I walked and walked and walked and then tried to run but every time I'd run I'd reboot.  and then dry heave.  and then I'd try to take on liquid because I figured I needed something in me to get through 14 km but stomach was in rejection mode so I would wet down my mouth or swallow something just to have something to come back up.  I hated the walking.  I hated the rebooting.  I hated the dry heaves.  And I really was pissed that I was going to have such a slow time.  And then I started trying to figure out how to cheat the course.  I kept wishing the timing mat wasn't at the end of the loop but there was no way around it, to get through the loop I had to get all the way out and then all the way back.  and runnign wasn't going to happen.  it was going to be slow, with rebooting and dry heaving and walking.

Every IM people say you have to have a reason that you're doing the damn thing.  I never have had one.  I got the closest on this last lap though.  I thought of my dad with bladder and prostate cancer and my sister with sarcoma and how they don't get to choose to do the hard shit but I have a choice to do a hard thing.  So I did it.  I thought of my sister and kept walking.  I still hated it and if my brain could have wrapped around a way to cheat I would have been sorely tempted because it was beyond demoralizing walking and rebooting and dry heaving but that's what I had to do so I did it.
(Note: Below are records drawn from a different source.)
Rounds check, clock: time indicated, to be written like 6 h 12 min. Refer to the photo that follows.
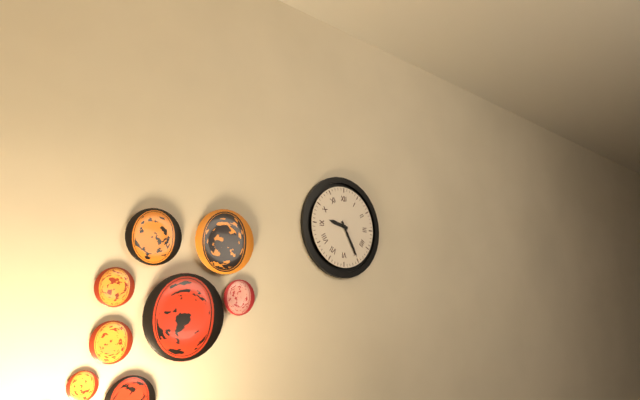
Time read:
9 h 25 min
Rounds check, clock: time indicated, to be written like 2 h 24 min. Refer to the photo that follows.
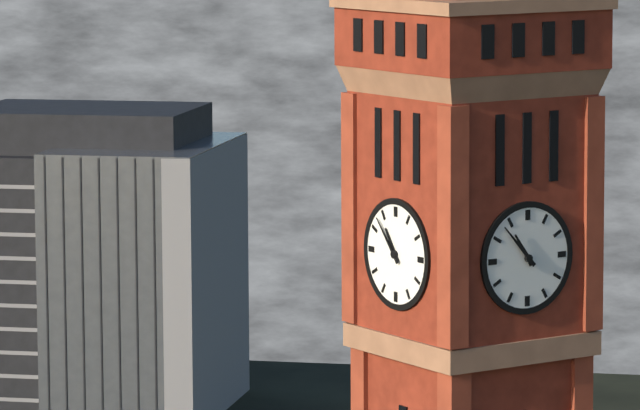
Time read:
10 h 53 min
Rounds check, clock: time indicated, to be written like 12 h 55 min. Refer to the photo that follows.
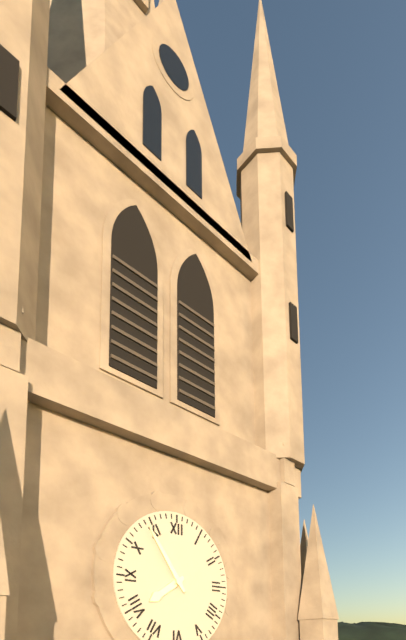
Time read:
7 h 54 min
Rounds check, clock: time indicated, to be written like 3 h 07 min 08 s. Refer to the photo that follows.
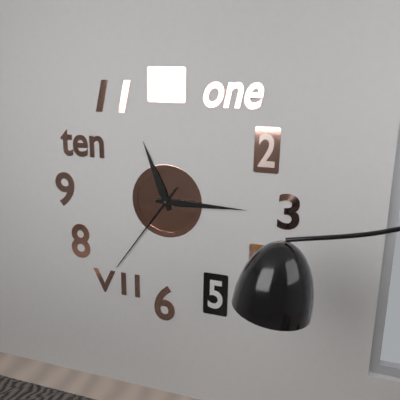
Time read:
11 h 15 min 36 s
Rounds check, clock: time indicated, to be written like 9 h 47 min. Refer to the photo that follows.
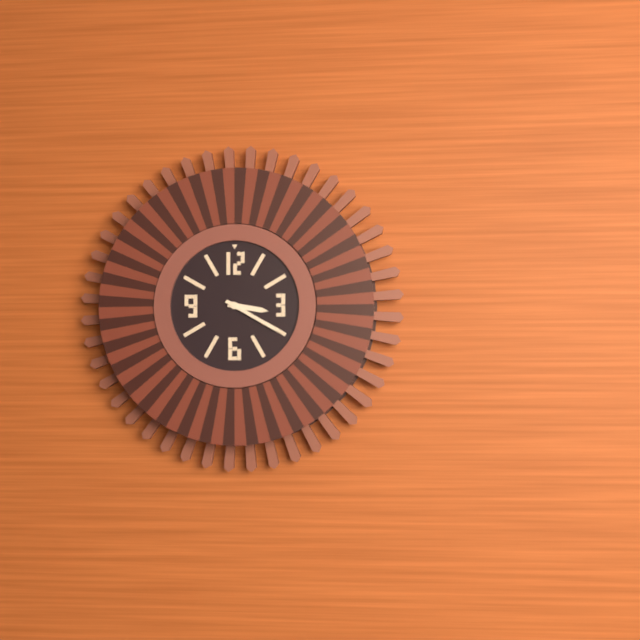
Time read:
3 h 20 min
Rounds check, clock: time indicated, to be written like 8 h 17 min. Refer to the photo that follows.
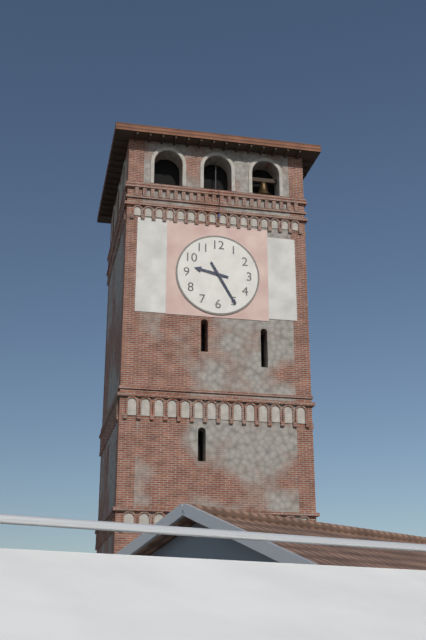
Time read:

And the finish was beyond amazing.  I was able to run again (oh how feeble the body is when the mind is strong) once I got to the lights of town, took a short break and ran again after the passenger ferry and the absolute GLORY of the screaming fans (not yours - yours are at the finish) and my SON!  at Mega my lovely boy ran out to meet me and then ran quick like a bunny to the finish and the bright lights and This Time, THIS time you don't have to make the turnaround back to the dark of the 14 more km of "run", THIS time you head to the bright lights and the announcer and you know the end is near and THIS, THIS is the reason you do this damn thing.  Six triathlons and for the first time I saw the famdamily at the finish line.  Each and every year (even the half!) I cannot find them and walk/run through the finish in a daze looking and wondering where they are and THIS time I spotted all 13,931 of them.

And it was glorious.

(but next year my shorts will NOT be that short)

2 comments:

moongod said...

After a blog like that, what can one say, except how proud we are to be your parents. Great blog! Thanks for sharing!

Paul Smith said...

Thanks for thinking of me dear Kit, but I don't think my having two flavors of cancer has been anywhere near as hard as an IM.

And it sure made me appreciate what an amazing gift each day it.